ACTIONS TO TAKE —
a - In the quarter-tone trumpet passage, what did Nassim Maalouf add to a standard trumpet?
b - Please summarize the quarter-tone trumpet passage in two sentences.
c - According to the quarter-tone trumpet passage, why does the project's title include "Michel-Ange"?

The stand-out performances were those works (‘The Proposal’, ‘Zajal’) that drew most assertively on the musical idiosyncrasies of the trompette arabe:the quarter-tone trumpet, played by all the trumpeters on stage. Through his T.O.M.A enterprise, Maalouf is on a mission to popularise the instrument, an invention of his father Nassim Maalouf. The elder Maalouf realised that adding a fourth valve to a standard trumpet would enable the player to embrace maqam (the modal melodic system used in Arabic music). He began developing this new trumpet while working as a sacristan at one of Paris’s oldest churches Saint-Julien-le-Pauvre, having arrived there from Lebanon in the ’60s. The ‘Michel-Ange’ in the project’s title is a reference to Nassim, whom his son idolised in his youth as a kind of ‘Michelangelo’ of the trumpet—industriously working in his chapel just as the Renaissance master had.

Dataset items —
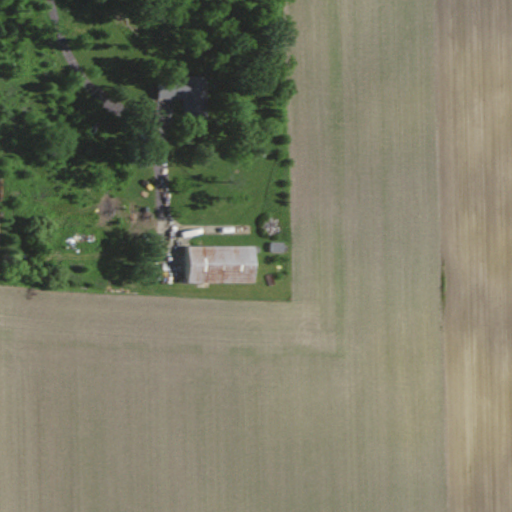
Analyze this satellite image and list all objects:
building: (220, 262)
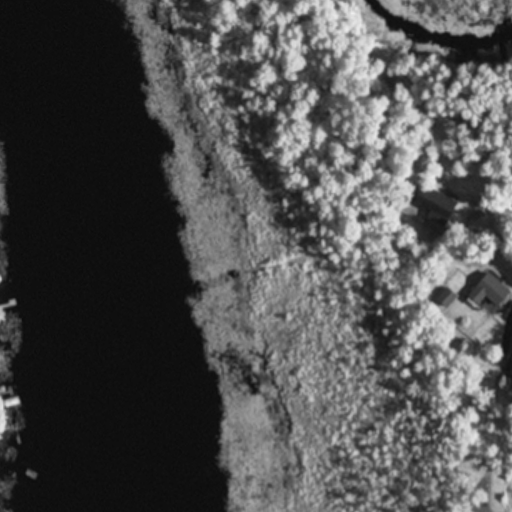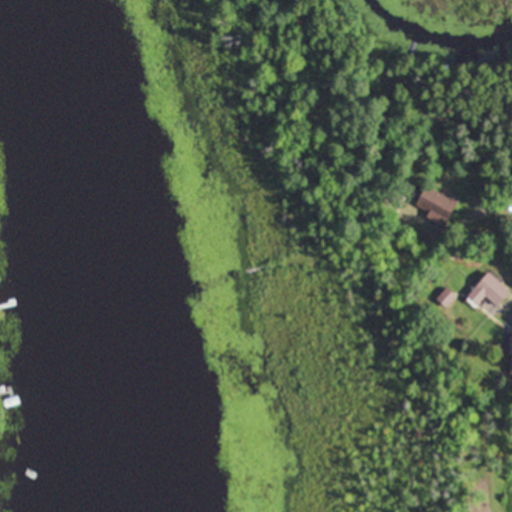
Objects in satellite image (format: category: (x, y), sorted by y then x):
building: (435, 205)
building: (488, 291)
building: (446, 297)
building: (510, 344)
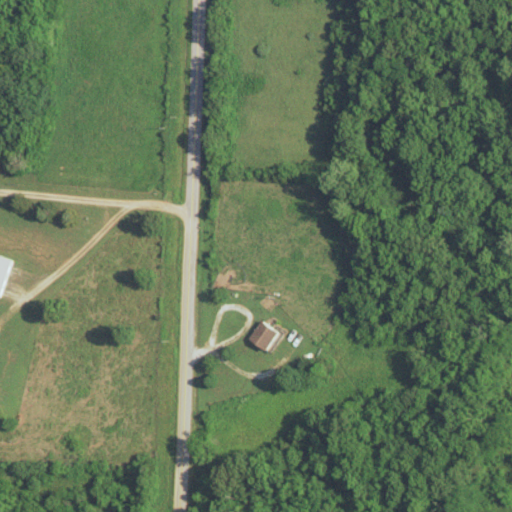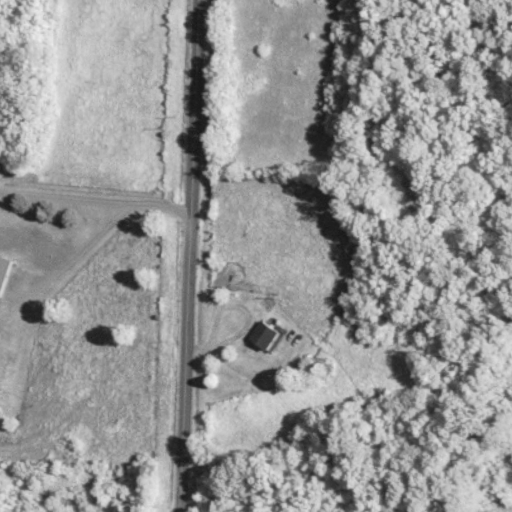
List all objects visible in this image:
road: (94, 203)
road: (187, 256)
road: (67, 261)
building: (6, 272)
building: (261, 335)
road: (242, 374)
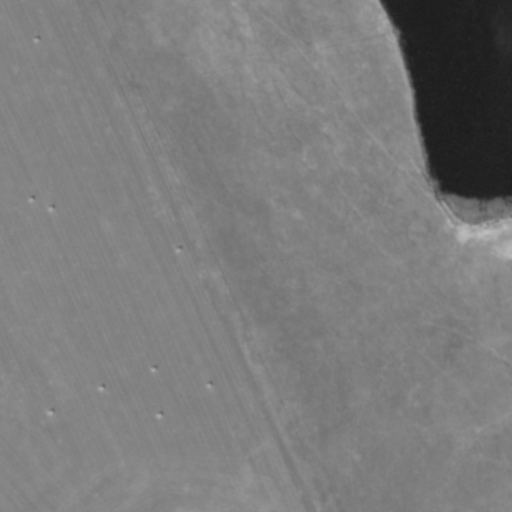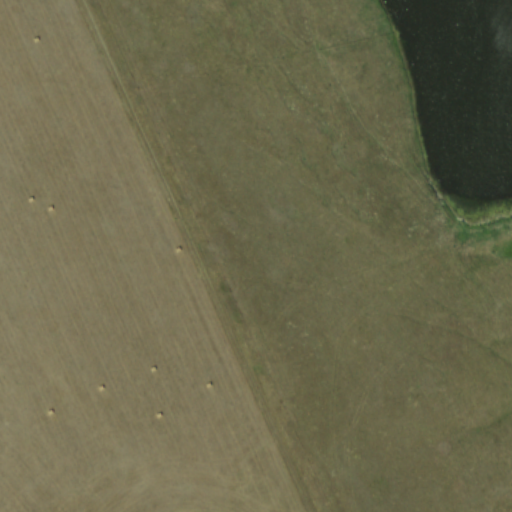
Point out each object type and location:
road: (195, 256)
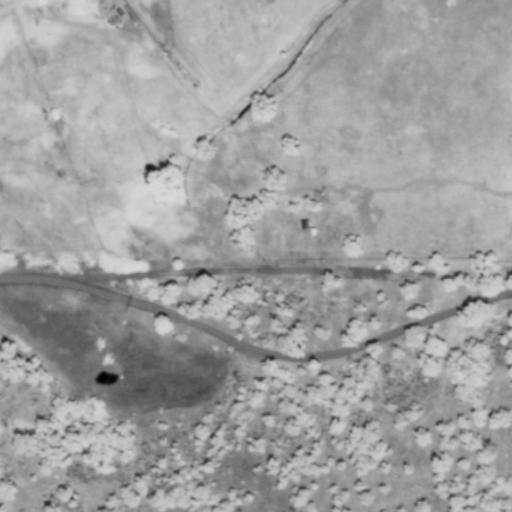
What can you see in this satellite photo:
road: (255, 349)
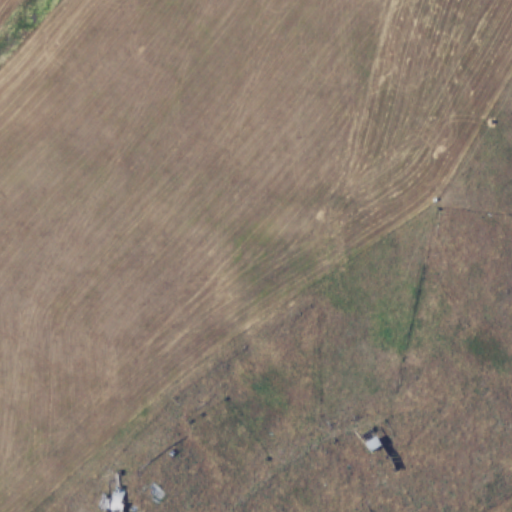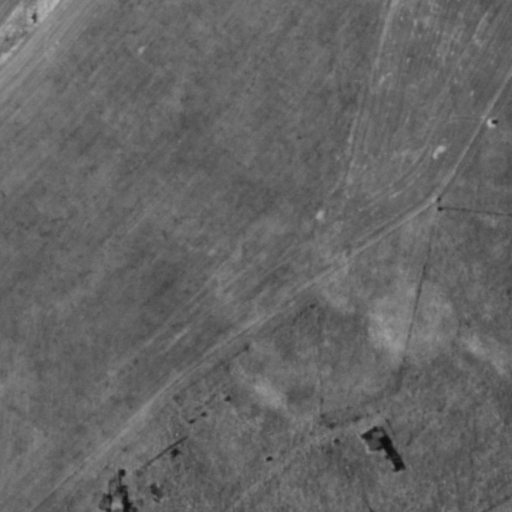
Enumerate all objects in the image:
building: (376, 442)
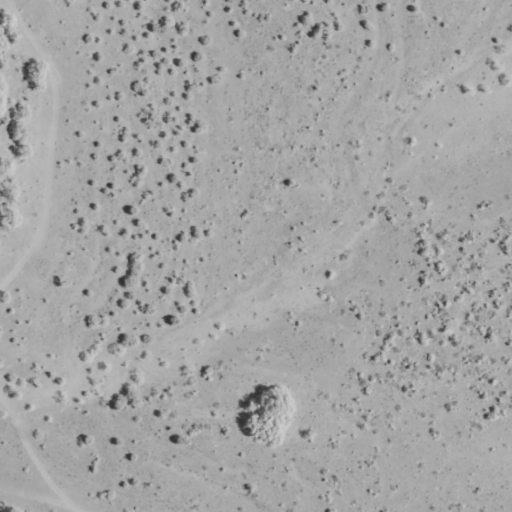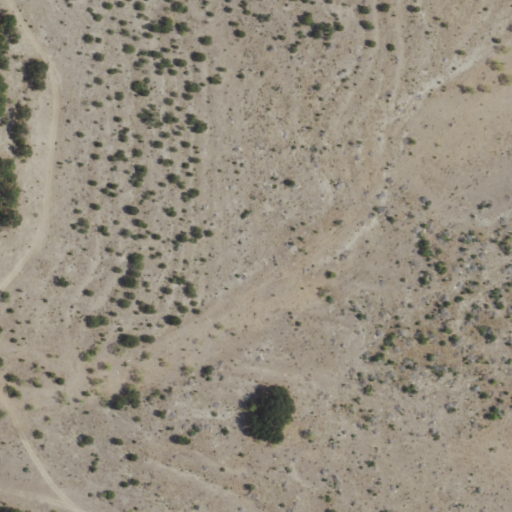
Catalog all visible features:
road: (19, 277)
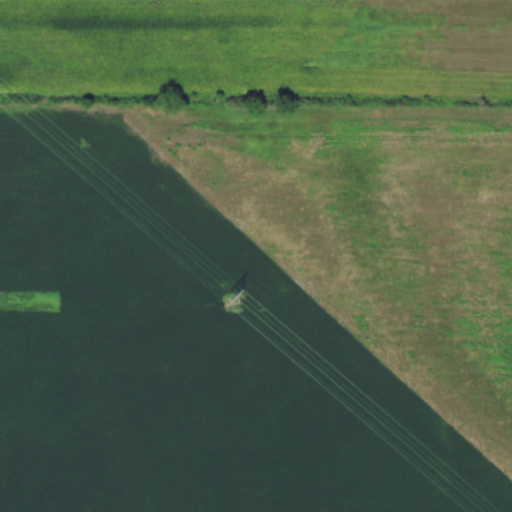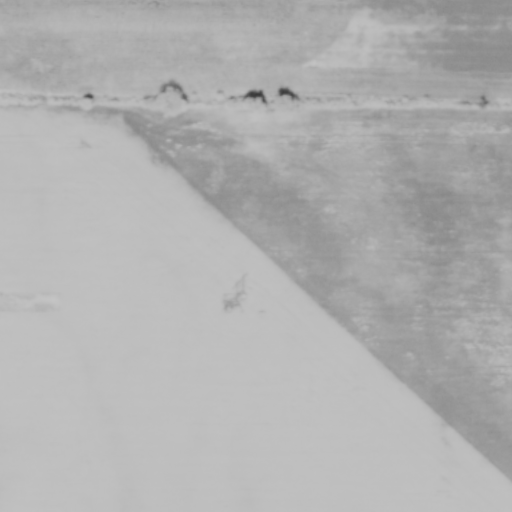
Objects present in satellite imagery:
power tower: (243, 296)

EXPECTED RESPONSES —
a - A fourth valve.

b - The strongest performances were the works, such as "The Proposal" and "Zajal," that leaned hardest on the quarter-tone trumpet, which Maalouf is promoting through his T.O.M.A enterprise. His father, Nassim Maalouf, invented it by adding a fourth valve to a standard trumpet so it could play maqam, developing it while working as a sacristan at Saint-Julien-le-Pauvre in Paris after arriving from Lebanon in the '60s.

c - It refers to Nassim Maalouf, whom his son idolized in his youth as a kind of "Michelangelo" of the trumpet. Like the Renaissance master, Nassim worked industriously in his chapel.